We had deliberately kept our expectations low: what if the invite (from her friend, who happened to be the lead sound engineer) didn't come off on the day? But no, on Saturday afternoon there we were - onstage at the legendary Brixton Academy, witnessing the sound check for support band (80s legends) Scritti Politti. I was excited enough to be perched not ten feet away from Nicky Wire's collection of bass guitars...
And that was before we were taken on a full back-stage tour. (Not quite as exciting as it sounds: huge loading bays, stacks of miscellaneous band equipment, endless corridors that reminded me of a failing school, a glimpse of the canteen - pulled pork burritos for the Manics' tea tonight.)
We returned home for our own tea (the poor husband was confronted by a wife possessed by a 16 year old groupie, high on the scent of Access to The Band...) before returning in time to catch the last few minutes of Scritti. Wish we could have heard more - their sound check was brilliant!
The Academy was already packed. It felt surreal to be ushered in through the stage door, past all these poor people who had been queuing all afternoon:
We had passes for the "VIP" bar upstairs, but quickly preferred to hang out downstairs to soak up the atmosphere. That unmistakeable gig atmosphere of sweat, lager and stale farts - oh how I've missed you! Of course my friend and I were soon seperated due to an ill-timed toilet break. I couldn't believe how "solid" the crowd was: gigs in Scotland are much more fluid, people coming backwards and forwards, passing drinks around... Here in London people seem to stand their ground like statues.

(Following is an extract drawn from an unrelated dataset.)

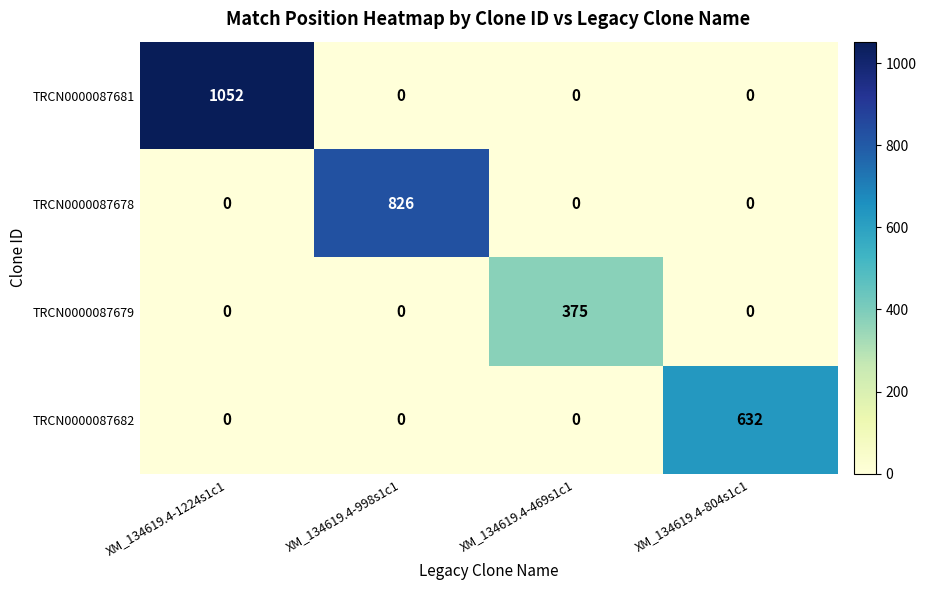

At how many categories does at least one series exceed 29?

4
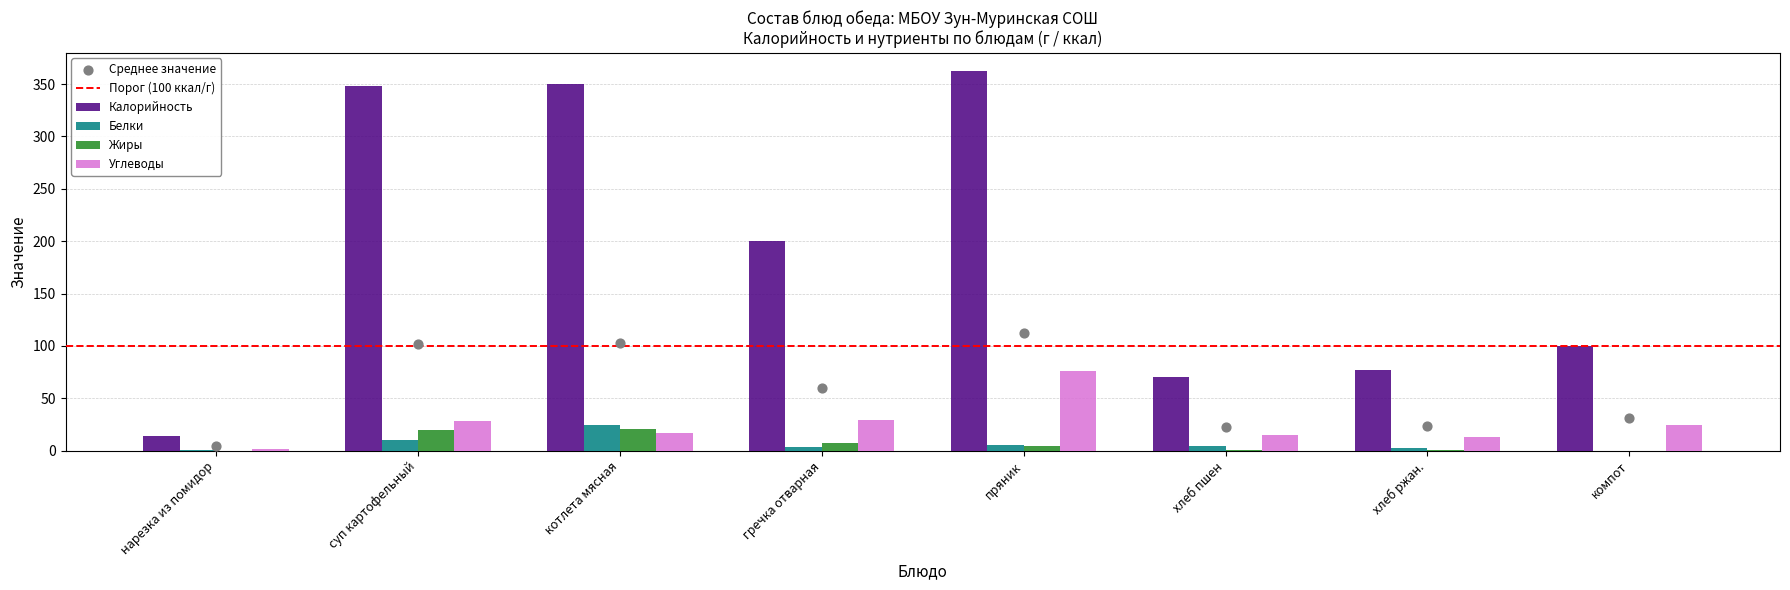

What are all the series names shown in the legend?

Калорийность, Белки, Жиры, Углеводы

Anticipation was building. This was already better than the last time I saw them, a few years ago, when we were seated sedately in the balcony area - and I was dodging a stream of sarcastic remarks from the husband, who was more of a Stone Roses person.
From the moment they stepped triumphantly into the stage, I was transfixed again. Transported back 15 years, a girl who knew every single word.
They opened with "If you tolerate this...", and right from the start it was clear that James Dean Bradfield's voice and guitar was better than ever. Musically and lyrically, I cannot think of a better live band. They swoop and soar, they rage and they roar.
They covered an impressive list of their back catalogue, from Generation Terrorists and The Holy Bible, through Everything Must Go, right up to three new tracks from their latest release. This pleased pretty much their entire fan base: all of which was represented here, from the earnest newcomers to the diehards.
My favourite bit, as always, was Bradfield's acoustic solo: This Is Yesterday was always a poignant song for me, and it sent tingles up and down my spine. Closely followed by La Tristessa... Well what's a girl to do?
Bradfield was soon rejoined by Moore and Wire, and the tempo was raised once more. These guys may now all be happily married fathers, but they can still rock out to Motown Junk. They crescendo'd all the way to an epic Design For Life finale.
A quick afterword.
We also, unbelievably, were given passes for the after party in the VIP bar (they say VIP, but really it is a dark, expensive, pit which you would never choose to visit were it not for the chance to meet the band!). Nicky Wire did show up, and I did ask him for a photo. But the snap is so bad it is never going to see the light of day.
The final touch to my perfect night out was again courtesy of my new best friend Chris the Sound Engineer: a tour T-shirt and a signed set list... This is literally the happiest night out I've had in years.